Very cool!! Did you do any special prep with him? My last Rhodesian Ridgeback absolutely freaked out even during 4th of July stuff. Gun shots, fugetaboutit!! I want Max to be relaxed about loud noises too. He isn't at all afraid of major thunder storms, which is a good first sign, but... Since I just got a new Glock 19 today, it was timely that you posted.


----------



## AbbyK9 (Oct 11, 2005)

When we trained Abby to be calm around gun fire, we took her to a local outdoor range that was set up in a way that allowed us to start pretty far away (across the parking lot) and move closer toward the range.
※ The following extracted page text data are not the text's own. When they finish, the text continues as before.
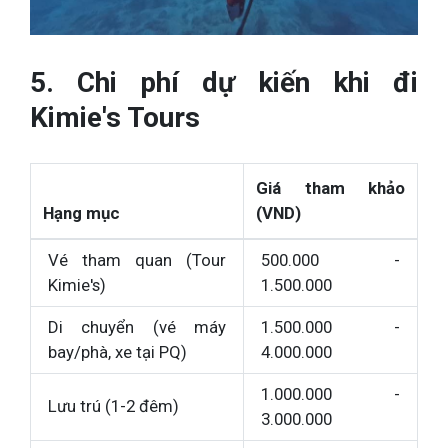
5. Chi phí dự kiến khi đi
Kimie's Tours
Giá tham khảo
Hạng mục
(VND)
Vé tham quan (Tour
500.000 -
Kimie's)
1.500.000
Di chuyển (vé máy
1.500.000 -
bay/phà, xe tại PQ)
4.000.000
1.000.000 -
Lưu trú (1-2 đêm)
3.000.000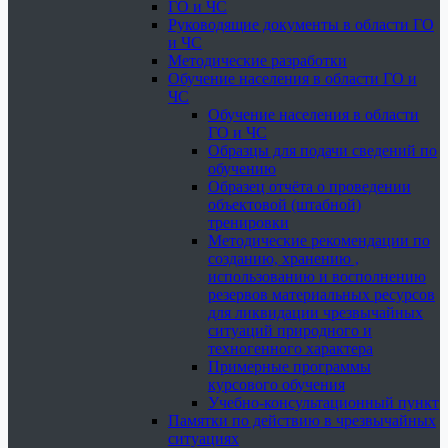
ГО и ЧС
Руководящие документы в области ГО
и ЧС
Методические разработки
Обучение населения в области ГО и
ЧС
Обучение населения в области
ГО и ЧС
Образцы для подачи сведений по
обучению
Образец отчёта о проведении
объектовой (штабной)
тренировки
Методические рекомендации по
созданию, хранению ,
использованию и восполнению
резервов материальных ресурсов
для ликвидации чрезвычайных
ситуаций природного и
техногенного характера
Примерные программы
курсового обучения
Учебно-консультационный пункт
Памятки по действию в чрезвычайных
ситуациях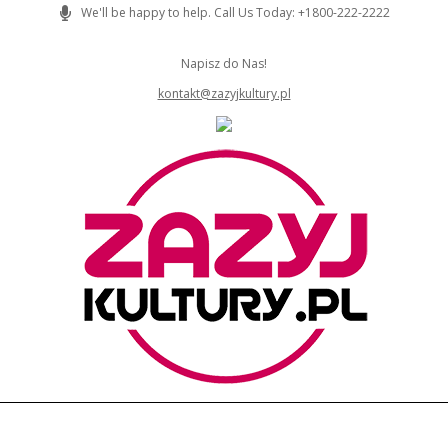
Skip
We'll be happy to help. Call Us Today: +1800-222-2222
to
content
Napisz do Nas!
kontakt@zazyjkultury.pl
ZAZYJKULTURY
Primary
Navigation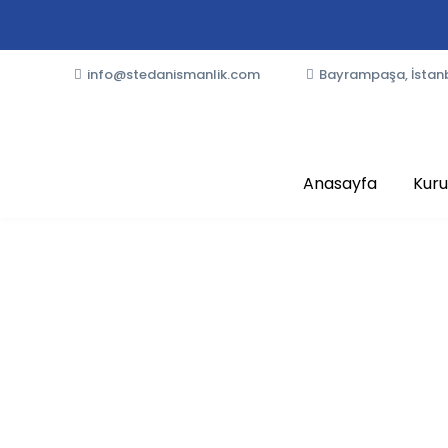
info@stedanismanlik.com
Bayrampaşa, İstan
Anasayfa
Kur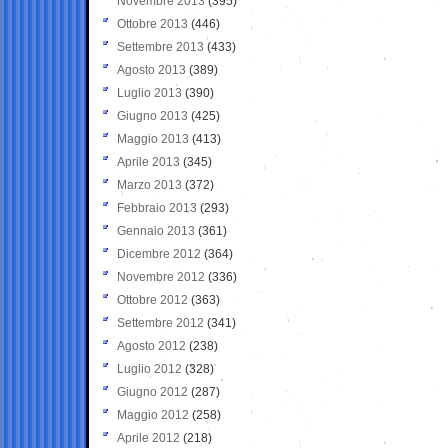
Novembre 2013
(395)
Ottobre 2013
(446)
Settembre 2013
(433)
Agosto 2013
(389)
Luglio 2013
(390)
Giugno 2013
(425)
Maggio 2013
(413)
Aprile 2013
(345)
Marzo 2013
(372)
Febbraio 2013
(293)
Gennaio 2013
(361)
Dicembre 2012
(364)
Novembre 2012
(336)
Ottobre 2012
(363)
Settembre 2012
(341)
Agosto 2012
(238)
Luglio 2012
(328)
Giugno 2012
(287)
Maggio 2012
(258)
Aprile 2012
(218)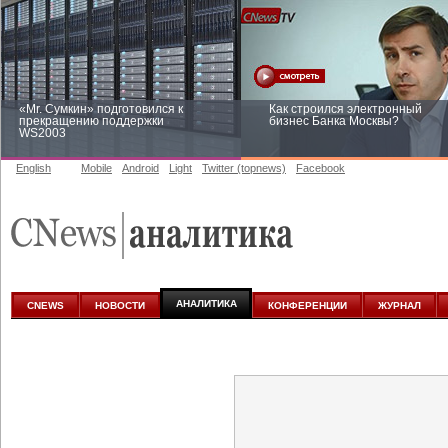
«Mr. Сумкин» подготовился к
Как строился электронный
прекращению поддержки
бизнес Банка Москвы?
WS2003
English
Mobile
Android
Light
Twitter (topnews)
Facebook
Заоблачная оптимизация: как
Рейтинг CNewsInfrastructure 20
Faberlic изменил подход к
приглашаем участвовать
аналитике
АНАЛИТИКА
CNEWS
НОВОСТИ
КОНФЕРЕНЦИИ
ЖУРНАЛ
We were doing peanut butter treats for rewards and just played with her and worked on basic obedience while the gun shots were going off. She *still* gets excited about getting cookies when there's shooting. *lol*

I've taken her reenacting where she's sometimes pretty close to the shooting, and she does so great. She could care less, to be honest. At one event we went to last year, she was off-leash the entire time and just laid down and waited when we weren't moving, and just followed me when we were.


----------



## Relayer (Apr 29, 2010)

AbbyK9 said:


> When we trained Abby to be calm around gun fire, we took her to a local outdoor range that was set up in a way that allowed us to start pretty far away (across the parking lot) and move closer toward the range. We were doing peanut butter treats for rewards and just played with her and worked on basic obedience while the gun shots were going off. She *still* gets excited about getting cookies when there's shooting. *lol*
> 
> I've taken her reenacting where she's sometimes pretty close to the shooting, and she does so great. She could care less, to be honest. At one event we went to last year, she was off-leash the entire time and just laid down and waited when we weren't moving, and just followed me when we were.


Thanks, that makes very good sense.


----------



## AbbyK9 (Oct 11, 2005)

I should add, there is obviously concern about damaging a dog's hearing when you expose them repeatedly and at length to gun fire. Please be safe - start far away and don't spend much time close to gun fire. Keep your dog behind and to the side of the firearm, too, both for safety and to protect his hearing.


----------



## Relayer (Apr 29, 2010)

I fired two 9mm rounds while Max was about 50 ft. away late this afternoon, in a big field and he didn't even flinch!! Nada... that while a huge thunderstorm was coming in. He's no wimp.


----------